TASK BRIEF: Each line that has the string "start" must be copied from the records below.

Source texts of formatted documents:
··········
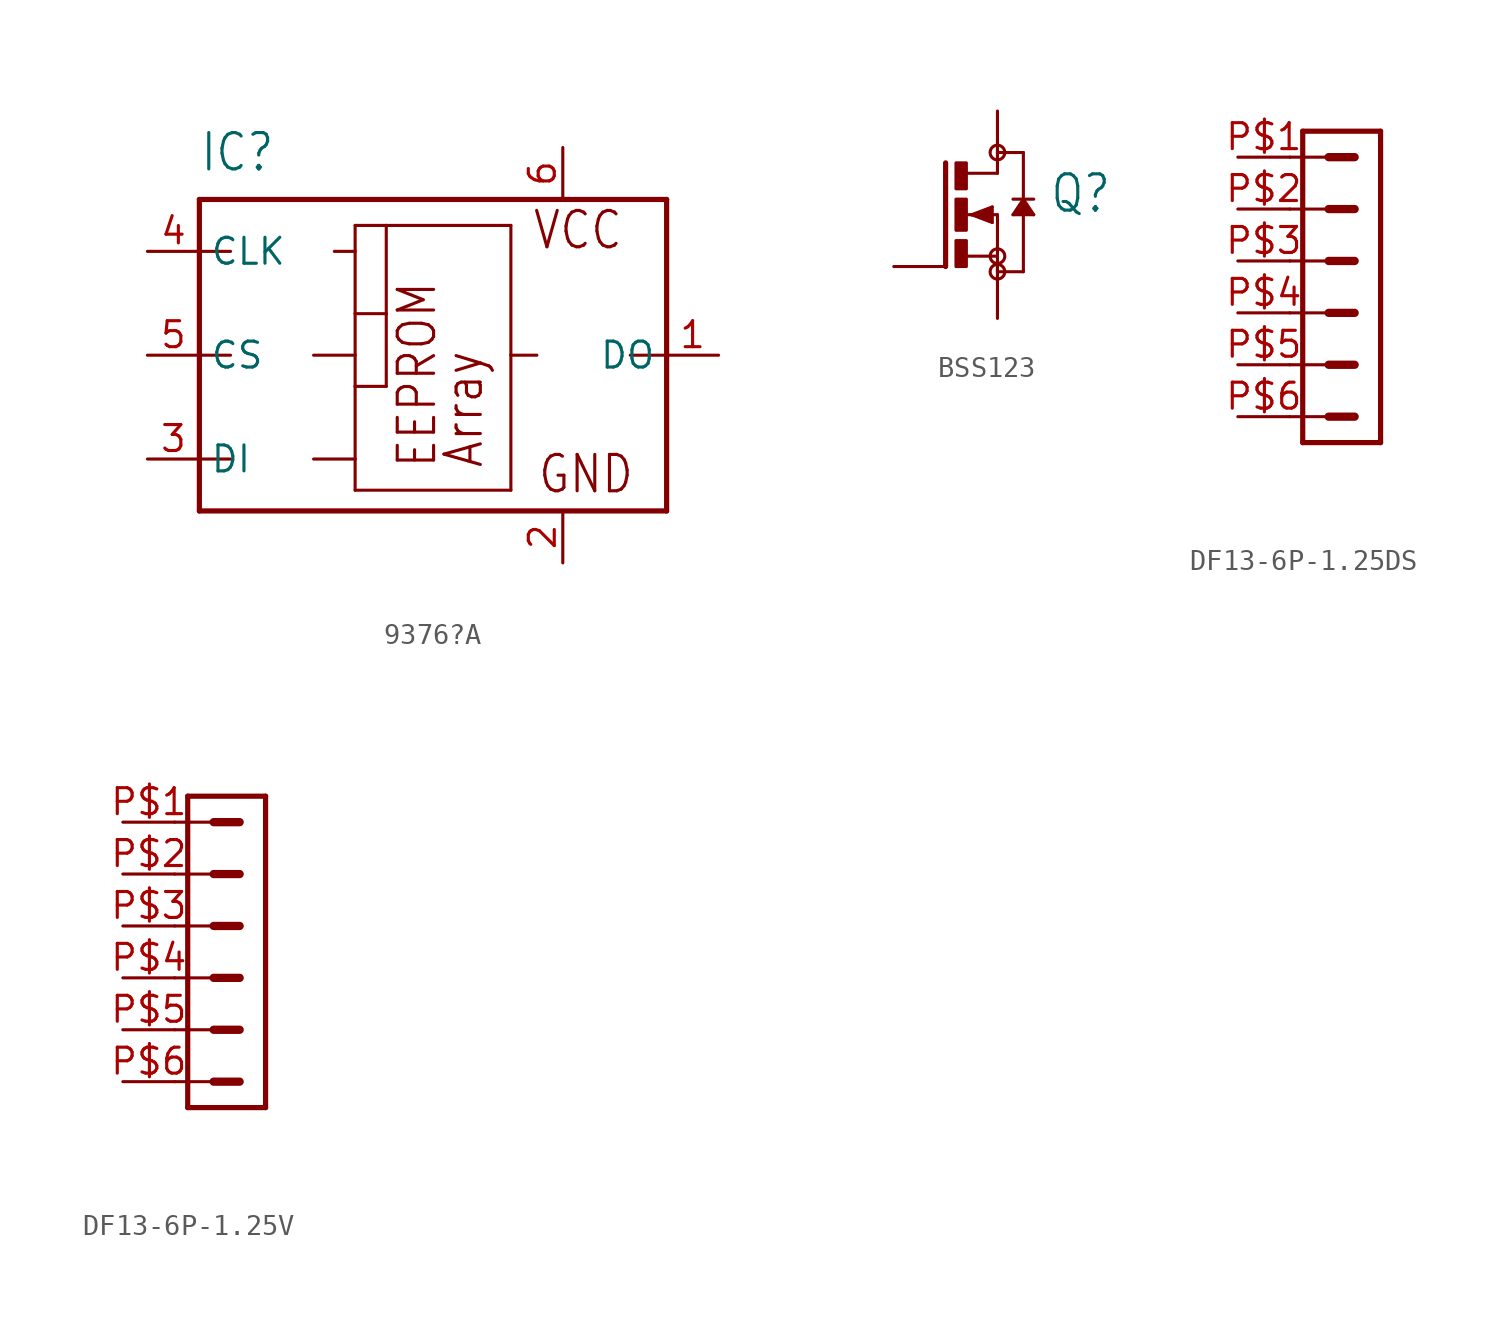
<source format=kicad_sym>
(kicad_symbol_lib
  (version 20231120)
  (generator "kicad_symbol_editor")
  (generator_version "8.0")
  (symbol "9376?A"
    (property "Reference" "IC"
      (at -10.16 8.89 0)
      (effects (font (size 1.778 1.511)) (justify left bottom)))
    (property "Value" ""
      (at -10.16 -10.16 0)
      (effects (font (size 1.778 1.511)) (justify left bottom)))
    (property "ki_locked" ""
      (at 0 0 0)
      (effects (font (size 1.27 1.27))))
    (symbol "9376?A_1_0"
      (polyline (pts (xy -10.16 -7.62) (xy -10.16 -5.08)) (stroke (width 0.254) (type solid)) (fill (type none)))
      (polyline (pts (xy -10.16 -5.08) (xy -10.16 0)) (stroke (width 0.254) (type solid)) (fill (type none)))
      (polyline (pts (xy -10.16 -5.08) (xy -8.636 -5.08)) (stroke (width 0.152) (type solid)) (fill (type none)))
      (polyline (pts (xy -10.16 0) (xy -10.16 5.08)) (stroke (width 0.254) (type solid)) (fill (type none)))
      (polyline (pts (xy -10.16 0) (xy -8.636 0)) (stroke (width 0.152) (type solid)) (fill (type none)))
      (polyline (pts (xy -10.16 5.08) (xy -10.16 7.62)) (stroke (width 0.254) (type solid)) (fill (type none)))
      (polyline (pts (xy -10.16 5.08) (xy -8.636 5.08)) (stroke (width 0.152) (type solid)) (fill (type none)))
      (polyline (pts (xy -10.16 7.62) (xy 12.7 7.62)) (stroke (width 0.254) (type solid)) (fill (type none)))
      (polyline (pts (xy -4.572 -5.08) (xy -2.54 -5.08)) (stroke (width 0.152) (type solid)) (fill (type none)))
      (polyline (pts (xy -4.572 0) (xy -2.54 0)) (stroke (width 0.152) (type solid)) (fill (type none)))
      (polyline (pts (xy -3.556 5.08) (xy -2.54 5.08)) (stroke (width 0.152) (type solid)) (fill (type none)))
      (polyline (pts (xy -2.54 -6.604) (xy -2.54 -5.08)) (stroke (width 0.152) (type solid)) (fill (type none)))
      (polyline (pts (xy -2.54 -5.08) (xy -2.54 -1.524)) (stroke (width 0.152) (type solid)) (fill (type none)))
      (polyline (pts (xy -2.54 -1.524) (xy -2.54 0)) (stroke (width 0.152) (type solid)) (fill (type none)))
      (polyline (pts (xy -2.54 -1.524) (xy -1.016 -1.524)) (stroke (width 0.152) (type solid)) (fill (type none)))
      (polyline (pts (xy -2.54 0) (xy -2.54 2.032)) (stroke (width 0.152) (type solid)) (fill (type none)))
      (polyline (pts (xy -2.54 2.032) (xy -2.54 5.08)) (stroke (width 0.152) (type solid)) (fill (type none)))
      (polyline (pts (xy -2.54 2.032) (xy -1.016 2.032)) (stroke (width 0.152) (type solid)) (fill (type none)))
      (polyline (pts (xy -2.54 5.08) (xy -2.54 6.35)) (stroke (width 0.152) (type solid)) (fill (type none)))
      (polyline (pts (xy -2.54 6.35) (xy -1.016 6.35)) (stroke (width 0.152) (type solid)) (fill (type none)))
      (polyline (pts (xy -1.016 2.032) (xy -1.016 -1.524)) (stroke (width 0.152) (type solid)) (fill (type none)))
      (polyline (pts (xy -1.016 6.35) (xy -1.016 2.032)) (stroke (width 0.152) (type solid)) (fill (type none)))
      (polyline (pts (xy -1.016 6.35) (xy 5.08 6.35)) (stroke (width 0.152) (type solid)) (fill (type none)))
      (polyline (pts (xy 5.08 -6.604) (xy -2.54 -6.604)) (stroke (width 0.152) (type solid)) (fill (type none)))
      (polyline (pts (xy 5.08 0) (xy 5.08 -6.604)) (stroke (width 0.152) (type solid)) (fill (type none)))
      (polyline (pts (xy 5.08 6.35) (xy 5.08 0)) (stroke (width 0.152) (type solid)) (fill (type none)))
      (polyline (pts (xy 6.35 0) (xy 5.08 0)) (stroke (width 0.152) (type solid)) (fill (type none)))
      (polyline (pts (xy 12.7 -7.62) (xy -10.16 -7.62)) (stroke (width 0.254) (type solid)) (fill (type none)))
      (polyline (pts (xy 12.7 0) (xy 10.922 0)) (stroke (width 0.152) (type solid)) (fill (type none)))
      (polyline (pts (xy 12.7 0) (xy 12.7 -7.62)) (stroke (width 0.254) (type solid)) (fill (type none)))
      (polyline (pts (xy 12.7 7.62) (xy 12.7 0)) (stroke (width 0.254) (type solid)) (fill (type none)))
      (text "Array" (at 3.81 -5.588 900) (effects (font (size 1.778 1.511)) (justify left bottom)))
      (text "EEPROM" (at 1.524 -5.588 900) (effects (font (size 1.778 1.511)) (justify left bottom)))
      (text "GND" (at 6.35 -6.858 0) (effects (font (size 1.778 1.511)) (justify left bottom)))
      (text "VCC" (at 6.096 5.08 0) (effects (font (size 1.778 1.511)) (justify left bottom)))
      (pin tri_state line (at 15.24 0 180) (length 2.54) (name "DO" (effects (font (size 1.27 1.27)))) (number "1" (effects (font (size 1.27 1.27)))))
      (pin power_in line (at 7.62 -10.16 90) (length 2.54) (name "GND" (effects (font (size 0 0)))) (number "2" (effects (font (size 1.27 1.27)))))
      (pin input line (at -12.7 -5.08 0) (length 2.54) (name "DI" (effects (font (size 1.27 1.27)))) (number "3" (effects (font (size 1.27 1.27)))))
      (pin input line (at -12.7 5.08 0) (length 2.54) (name "CLK" (effects (font (size 1.27 1.27)))) (number "4" (effects (font (size 1.27 1.27)))))
      (pin input line (at -12.7 0 0) (length 2.54) (name "CS" (effects (font (size 1.27 1.27)))) (number "5" (effects (font (size 1.27 1.27)))))
      (pin power_in line (at 7.62 10.16 270) (length 2.54) (name "VCC" (effects (font (size 0 0)))) (number "6" (effects (font (size 1.27 1.27)))))))
  (symbol "BSS123"
    (property "Reference" "Q"
      (at 2.54 0 0)
      (effects (font (size 1.778 1.511)) (justify left bottom)))
    (property "Value" ""
      (at 2.54 -2.54 0)
      (effects (font (size 1.778 1.511)) (justify left bottom)))
    (property "ki_locked" ""
      (at 0 0 0)
      (effects (font (size 1.27 1.27))))
    (symbol "BSS123_1_0"
      (rectangle (start -2.032 -2.54) (end -1.524 -1.27) (stroke (width 0) (type default)) (fill (type outline)))
      (rectangle (start -2.032 -0.762) (end -1.524 0.762) (stroke (width 0) (type default)) (fill (type outline)))
      (rectangle (start -2.032 1.27) (end -1.524 2.54) (stroke (width 0) (type default)) (fill (type outline)))
      (circle (center 0 -2.794) (radius 0.359) (stroke (width 0) (type solid)) (fill (type none)))
      (circle (center 0 -2.032) (radius 0.359) (stroke (width 0) (type solid)) (fill (type none)))
      (polyline (pts (xy -2.54 2.54) (xy -2.54 -2.54)) (stroke (width 0.254) (type solid)) (fill (type none)))
      (polyline (pts (xy -1.524 -2.032) (xy 0 -2.032)) (stroke (width 0.152) (type solid)) (fill (type none)))
      (polyline (pts (xy -1.524 0) (xy -1.27 0)) (stroke (width 0.152) (type solid)) (fill (type none)))
      (polyline (pts (xy -1.524 2.032) (xy 0 2.032)) (stroke (width 0.152) (type solid)) (fill (type none)))
      (polyline (pts (xy -1.27 0) (xy -1.016 0)) (stroke (width 0.152) (type solid)) (fill (type none)))
      (polyline (pts (xy -1.27 0) (xy -0.254 0.381)) (stroke (width 0.152) (type solid)) (fill (type none)))
      (polyline (pts (xy -1.016 0) (xy -0.889 0)) (stroke (width 0.152) (type solid)) (fill (type none)))
      (polyline (pts (xy -1.016 0) (xy -0.381 -0.254)) (stroke (width 0.254) (type solid)) (fill (type none)))
      (polyline (pts (xy -0.889 0) (xy 0 0)) (stroke (width 0.152) (type solid)) (fill (type none)))
      (polyline (pts (xy -0.381 -0.254) (xy -0.381 0.254)) (stroke (width 0.254) (type solid)) (fill (type none)))
      (polyline (pts (xy -0.381 0.254) (xy -0.889 0)) (stroke (width 0.254) (type solid)) (fill (type none)))
      (polyline (pts (xy -0.254 -0.381) (xy -1.27 0)) (stroke (width 0.152) (type solid)) (fill (type none)))
      (polyline (pts (xy -0.254 0.381) (xy -0.254 -0.381)) (stroke (width 0.152) (type solid)) (fill (type none)))
      (polyline (pts (xy 0 -2.032) (xy 0 -2.794)) (stroke (width 0.152) (type solid)) (fill (type none)))
      (polyline (pts (xy 0 0) (xy 0 -2.032)) (stroke (width 0.152) (type solid)) (fill (type none)))
      (polyline (pts (xy 0 2.032) (xy 0 2.54)) (stroke (width 0.152) (type solid)) (fill (type none)))
      (polyline (pts (xy 0 3.048) (xy 1.27 3.048)) (stroke (width 0.152) (type solid)) (fill (type none)))
      (polyline (pts (xy 0.762 0) (xy 1.27 0.762)) (stroke (width 0.152) (type solid)) (fill (type none)))
      (polyline (pts (xy 1.016 0.127) (xy 1.524 0.127)) (stroke (width 0.254) (type solid)) (fill (type none)))
      (polyline (pts (xy 1.27 -2.794) (xy 0 -2.794)) (stroke (width 0.152) (type solid)) (fill (type none)))
      (polyline (pts (xy 1.27 0.508) (xy 1.016 0.127)) (stroke (width 0.254) (type solid)) (fill (type none)))
      (polyline (pts (xy 1.27 0.508) (xy 1.27 -2.794)) (stroke (width 0.152) (type solid)) (fill (type none)))
      (polyline (pts (xy 1.27 0.762) (xy 1.27 0.508)) (stroke (width 0.152) (type solid)) (fill (type none)))
      (polyline (pts (xy 1.27 0.762) (xy 1.778 0)) (stroke (width 0.152) (type solid)) (fill (type none)))
      (polyline (pts (xy 1.27 3.048) (xy 1.27 0.762)) (stroke (width 0.152) (type solid)) (fill (type none)))
      (polyline (pts (xy 1.524 0.127) (xy 1.27 0.508)) (stroke (width 0.254) (type solid)) (fill (type none)))
      (polyline (pts (xy 1.778 0) (xy 0.762 0)) (stroke (width 0.152) (type solid)) (fill (type none)))
      (polyline (pts (xy 1.778 0.762) (xy 0.762 0.762)) (stroke (width 0.152) (type solid)) (fill (type none)))
      (circle (center 0 3.048) (radius 0.359) (stroke (width 0) (type solid)) (fill (type none)))
      (pin passive line (at -5.08 -2.54 0) (length 2.54) (name "G" (effects (font (size 0 0)))) (number "1" (effects (font (size 0 0)))))
      (pin passive line (at 0 -5.08 90) (length 2.54) (name "S" (effects (font (size 0 0)))) (number "2" (effects (font (size 0 0)))))
      (pin passive line (at 0 5.08 270) (length 2.54) (name "D" (effects (font (size 0 0)))) (number "3" (effects (font (size 0 0)))))))
  (symbol "DF13-6P-1.25DS"
    (property "Reference" ""
      (at -1.905 7.62 0)
      (effects (font (size 1.778 1.511)) (justify left bottom) (hide yes)))
    (property "Value" ""
      (at -1.905 -11.748 0)
      (effects (font (size 1.778 1.511)) (justify left bottom)))
    (property "ki_locked" ""
      (at 0 0 0)
      (effects (font (size 1.27 1.27))))
    (symbol "DF13-6P-1.25DS_1_0"
      (polyline (pts (xy -2.54 -7.62) (xy -0.635 -7.62)) (stroke (width 0.152) (type solid)) (fill (type none)))
      (polyline (pts (xy -2.54 -5.08) (xy -0.635 -5.08)) (stroke (width 0.152) (type solid)) (fill (type none)))
      (polyline (pts (xy -2.54 -2.54) (xy -0.635 -2.54)) (stroke (width 0.152) (type solid)) (fill (type none)))
      (polyline (pts (xy -2.54 0) (xy -0.635 0)) (stroke (width 0.152) (type solid)) (fill (type none)))
      (polyline (pts (xy -2.54 2.54) (xy -0.635 2.54)) (stroke (width 0.152) (type solid)) (fill (type none)))
      (polyline (pts (xy -2.54 5.08) (xy -0.635 5.08)) (stroke (width 0.152) (type solid)) (fill (type none)))
      (polyline (pts (xy -1.905 -8.89) (xy -1.905 6.35)) (stroke (width 0.254) (type solid)) (fill (type none)))
      (polyline (pts (xy -1.905 -8.89) (xy 1.905 -8.89)) (stroke (width 0.254) (type solid)) (fill (type none)))
      (polyline (pts (xy -0.635 -7.62) (xy 0.635 -7.62)) (stroke (width 0.406) (type solid)) (fill (type none)))
      (polyline (pts (xy -0.635 -5.08) (xy 0.635 -5.08)) (stroke (width 0.406) (type solid)) (fill (type none)))
      (polyline (pts (xy -0.635 -2.54) (xy 0.635 -2.54)) (stroke (width 0.406) (type solid)) (fill (type none)))
      (polyline (pts (xy -0.635 0) (xy 0.635 0)) (stroke (width 0.406) (type solid)) (fill (type none)))
      (polyline (pts (xy -0.635 2.54) (xy 0.635 2.54)) (stroke (width 0.406) (type solid)) (fill (type none)))
      (polyline (pts (xy -0.635 5.08) (xy 0.635 5.08)) (stroke (width 0.406) (type solid)) (fill (type none)))
      (polyline (pts (xy 1.905 6.35) (xy -1.905 6.35)) (stroke (width 0.254) (type solid)) (fill (type none)))
      (polyline (pts (xy 1.905 6.35) (xy 1.905 -8.89)) (stroke (width 0.254) (type solid)) (fill (type none)))
      (pin passive line (at -5.08 5.08 0) (length 2.54) (name "1" (effects (font (size 0 0)))) (number "P$1" (effects (font (size 1.27 1.27)))))
      (pin passive line (at -5.08 2.54 0) (length 2.54) (name "2" (effects (font (size 0 0)))) (number "P$2" (effects (font (size 1.27 1.27)))))
      (pin passive line (at -5.08 0 0) (length 2.54) (name "3" (effects (font (size 0 0)))) (number "P$3" (effects (font (size 1.27 1.27)))))
      (pin passive line (at -5.08 -2.54 0) (length 2.54) (name "4" (effects (font (size 0 0)))) (number "P$4" (effects (font (size 1.27 1.27)))))
      (pin passive line (at -5.08 -5.08 0) (length 2.54) (name "5" (effects (font (size 0 0)))) (number "P$5" (effects (font (size 1.27 1.27)))))
      (pin passive line (at -5.08 -7.62 0) (length 2.54) (name "6" (effects (font (size 0 0)))) (number "P$6" (effects (font (size 1.27 1.27)))))))
  (symbol "DF13-6P-1.25V"
    (property "Reference" ""
      (at -1.905 7.62 0)
      (effects (font (size 1.778 1.511)) (justify left bottom) (hide yes)))
    (property "Value" ""
      (at -1.905 -11.748 0)
      (effects (font (size 1.778 1.511)) (justify left bottom)))
    (property "ki_locked" ""
      (at 0 0 0)
      (effects (font (size 1.27 1.27))))
    (symbol "DF13-6P-1.25V_1_0"
      (polyline (pts (xy -2.54 -7.62) (xy -0.635 -7.62)) (stroke (width 0.152) (type solid)) (fill (type none)))
      (polyline (pts (xy -2.54 -5.08) (xy -0.635 -5.08)) (stroke (width 0.152) (type solid)) (fill (type none)))
      (polyline (pts (xy -2.54 -2.54) (xy -0.635 -2.54)) (stroke (width 0.152) (type solid)) (fill (type none)))
      (polyline (pts (xy -2.54 0) (xy -0.635 0)) (stroke (width 0.152) (type solid)) (fill (type none)))
      (polyline (pts (xy -2.54 2.54) (xy -0.635 2.54)) (stroke (width 0.152) (type solid)) (fill (type none)))
      (polyline (pts (xy -2.54 5.08) (xy -0.635 5.08)) (stroke (width 0.152) (type solid)) (fill (type none)))
      (polyline (pts (xy -1.905 -8.89) (xy -1.905 6.35)) (stroke (width 0.254) (type solid)) (fill (type none)))
      (polyline (pts (xy -1.905 -8.89) (xy 1.905 -8.89)) (stroke (width 0.254) (type solid)) (fill (type none)))
      (polyline (pts (xy -0.635 -7.62) (xy 0.635 -7.62)) (stroke (width 0.406) (type solid)) (fill (type none)))
      (polyline (pts (xy -0.635 -5.08) (xy 0.635 -5.08)) (stroke (width 0.406) (type solid)) (fill (type none)))
      (polyline (pts (xy -0.635 -2.54) (xy 0.635 -2.54)) (stroke (width 0.406) (type solid)) (fill (type none)))
      (polyline (pts (xy -0.635 0) (xy 0.635 0)) (stroke (width 0.406) (type solid)) (fill (type none)))
      (polyline (pts (xy -0.635 2.54) (xy 0.635 2.54)) (stroke (width 0.406) (type solid)) (fill (type none)))
      (polyline (pts (xy -0.635 5.08) (xy 0.635 5.08)) (stroke (width 0.406) (type solid)) (fill (type none)))
      (polyline (pts (xy 1.905 6.35) (xy -1.905 6.35)) (stroke (width 0.254) (type solid)) (fill (type none)))
      (polyline (pts (xy 1.905 6.35) (xy 1.905 -8.89)) (stroke (width 0.254) (type solid)) (fill (type none)))
      (pin passive line (at -5.08 5.08 0) (length 2.54) (name "1" (effects (font (size 0 0)))) (number "P$1" (effects (font (size 1.27 1.27)))))
      (pin passive line (at -5.08 2.54 0) (length 2.54) (name "2" (effects (font (size 0 0)))) (number "P$2" (effects (font (size 1.27 1.27)))))
      (pin passive line (at -5.08 0 0) (length 2.54) (name "3" (effects (font (size 0 0)))) (number "P$3" (effects (font (size 1.27 1.27)))))
      (pin passive line (at -5.08 -2.54 0) (length 2.54) (name "4" (effects (font (size 0 0)))) (number "P$4" (effects (font (size 1.27 1.27)))))
      (pin passive line (at -5.08 -5.08 0) (length 2.54) (name "5" (effects (font (size 0 0)))) (number "P$5" (effects (font (size 1.27 1.27)))))
      (pin passive line (at -5.08 -7.62 0) (length 2.54) (name "6" (effects (font (size 0 0)))) (number "P$6" (effects (font (size 1.27 1.27))))))))
</source>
··········
RESPONSE:
      (rectangle (start -2.032 -2.54) (end -1.524 -1.27) (stroke (width 0) (type default)) (fill (type outline)))
      (rectangle (start -2.032 -0.762) (end -1.524 0.762) (stroke (width 0) (type default)) (fill (type outline)))
      (rectangle (start -2.032 1.27) (end -1.524 2.54) (stroke (width 0) (type default)) (fill (type outline)))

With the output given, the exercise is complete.